Beaucoup d’éléments dans l’art invoquent l’immatériel de notre culture : on remarque chez les artistes un désir de revenir aux fondements d’un esprit créatif qui absorberait ce qui, de notre société, est évanescent et pourtant porteur de significations fortes. Cet aspect holistique nous invite à reconnaître la vitalité des relations humaines comme potentialité collective de l’art.

Pour ce numéro d’automne, nous avons préparé deux « Portraits » d’artistes qui ciblent le rôle de la réciprocité, qu’il est nécessaire de cultiver pour rendre la création fertile. Avec arkadi lavoie lachapelle, rencontré·e dans l’atelier qu’iel occupe dans le centre d’arts visuels autogéré Gham & Dafe, nous plongeons dans un univers lié au soin de l’âme et du corps. La bâche entrouverte, en couverture du numéro, nous fait entrer dans les pages comme dans son atelier, témoin de l’ensemble de son parcours, orienté désormais vers la guérison. Chez Outre-vie/Afterlife, collectif composé de treize photographes, c’est l’univers de la salle à manger qui nous attend. Lieu par excellence des réunions familiales ou amicales, cette pièce est un espace emblématique des rencontres du collectif, un lieu qu’elles et ils investissent pour partager leurs œuvres axées sur la mémoire de l’image, sur son au-delà.

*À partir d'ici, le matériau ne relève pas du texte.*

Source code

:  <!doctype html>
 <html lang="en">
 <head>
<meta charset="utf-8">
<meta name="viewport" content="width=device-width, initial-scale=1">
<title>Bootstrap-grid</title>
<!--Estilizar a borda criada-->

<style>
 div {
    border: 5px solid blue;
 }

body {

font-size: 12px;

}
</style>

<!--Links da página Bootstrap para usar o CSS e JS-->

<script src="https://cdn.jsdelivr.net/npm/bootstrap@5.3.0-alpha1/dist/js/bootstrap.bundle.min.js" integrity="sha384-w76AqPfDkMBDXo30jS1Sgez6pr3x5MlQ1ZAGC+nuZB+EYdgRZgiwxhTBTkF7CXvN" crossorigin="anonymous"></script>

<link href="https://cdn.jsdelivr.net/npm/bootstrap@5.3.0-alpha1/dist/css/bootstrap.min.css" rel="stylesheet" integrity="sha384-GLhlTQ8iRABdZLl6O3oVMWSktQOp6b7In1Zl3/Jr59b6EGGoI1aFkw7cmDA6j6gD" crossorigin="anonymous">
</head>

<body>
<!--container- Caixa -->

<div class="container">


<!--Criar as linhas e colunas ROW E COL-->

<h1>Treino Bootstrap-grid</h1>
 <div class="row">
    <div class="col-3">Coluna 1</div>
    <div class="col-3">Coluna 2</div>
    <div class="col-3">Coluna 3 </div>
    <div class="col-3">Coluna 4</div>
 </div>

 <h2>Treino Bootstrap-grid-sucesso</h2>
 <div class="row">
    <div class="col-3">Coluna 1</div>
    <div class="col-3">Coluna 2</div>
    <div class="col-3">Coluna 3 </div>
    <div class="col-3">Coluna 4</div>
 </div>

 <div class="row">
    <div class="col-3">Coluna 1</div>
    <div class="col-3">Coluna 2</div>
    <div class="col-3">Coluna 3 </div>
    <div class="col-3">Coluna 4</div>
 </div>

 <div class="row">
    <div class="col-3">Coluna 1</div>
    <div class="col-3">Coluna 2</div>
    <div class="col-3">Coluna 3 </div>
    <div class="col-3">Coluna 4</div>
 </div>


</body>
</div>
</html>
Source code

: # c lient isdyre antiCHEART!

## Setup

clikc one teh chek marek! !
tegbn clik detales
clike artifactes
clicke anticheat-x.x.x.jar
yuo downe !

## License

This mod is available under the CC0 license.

Pour le « Dossier », nous avons creusé l’aspect relationnel de la création : des réseaux familiaux, des réunions d’ami·e·s ou de mentorat, des correspondances, des objets et des archives qui passent d’une main à une autre, des lettres et des croquis envoyés par la poste… tous ces éléments qui pourraient sembler épars incubent une vision artistique pour qu’elle soit confrontée, dans son bouillonnement, à celles des autres. L’immatériel de l’art se chérie en soi, et surtout en partage. Plusieurs points ciblés dans les « Visites » abordent cette idée d’art comme incubateur culturel et humain. À partir de l’exposition de Judith Bellavance à Espaces F, Geneviève Thibault soulève l’importance du rituel pour l’artiste, laquelle s’attache « à conserver, à soigner et à exposer la perte ». Concernant l’exposition du Club Ami à la Maison de la culture Côte-des-Neiges, Alexandre Piral et AM Trépanier reviennent sur les potentialités d’une pratique brute de l’art qui offrirait un espace à l’énergie du faire-ensemble. Avec la cellule Ælab, dont Marie Perrault explore l’exposition-laboratoire à la Fondation Grantham, l’œuvre se fait un pont entre divers champs de recherche scientifiques comme artistiques. De ce désir de croiser les perspectives, l’autrice retient une méthode vivante pour analyser des données provenant des arbres. Les interrelations entre la nature et la culture sont abordées dans l’« Essai » de Catherine Barnabé en tant que « pratique de l’attention », à laquelle elle recourt comme méthode de commissariat. Elle lui sert d’outil pour appréhender les savoirs que portent les paysages et qui peuvent se manifester à nous si nous leur portons en retour une attention adéquate. Les œuvres que l’autrice mentionne sont aussi des empreintes physiques, des oscillations et des vibrations du territoire.


Considérer les codes et les relations qui fécondent la signification d’une œuvre favorise une transmission saine entre cultures. Dans la rubrique « Perspectives », deux pédagogues partagent leur vision sur des enjeux complexes : prenant pour référence l’enseignement des arts au secondaire, elles invitent les enseignant·e·s à « éviter d’éviter » certains sujets en classe par peur de l’appropriation culturelle. Pour ce faire, elles préconisent l’importance de s’outiller afin de transmettre ce qui, de l’œuvre ou de la technique, relève de codes culturels nuancés. Enfin, retrouvez aussi la chronique de l’AQÉSAP, ainsi que la suite de nos rubriques « Visites » et « Lectures », dans lesquelles nous revenons sur les expositions récentes de Mathieu Lacroix, de Surabhi Ghosh, d’Élise Lafontaine, de Marie-Jeanne Musiol, d’Annie Thibault et du Recoil Performance Group, ainsi que sur des ouvrages portant sur l’œuvre de Lorraine Simms, sur l’histoire des NFT, et sur le catalogue d’exposition As We Rise, au sujet de la collection Wedge du philanthrope et collectionneur Kenneth Montague.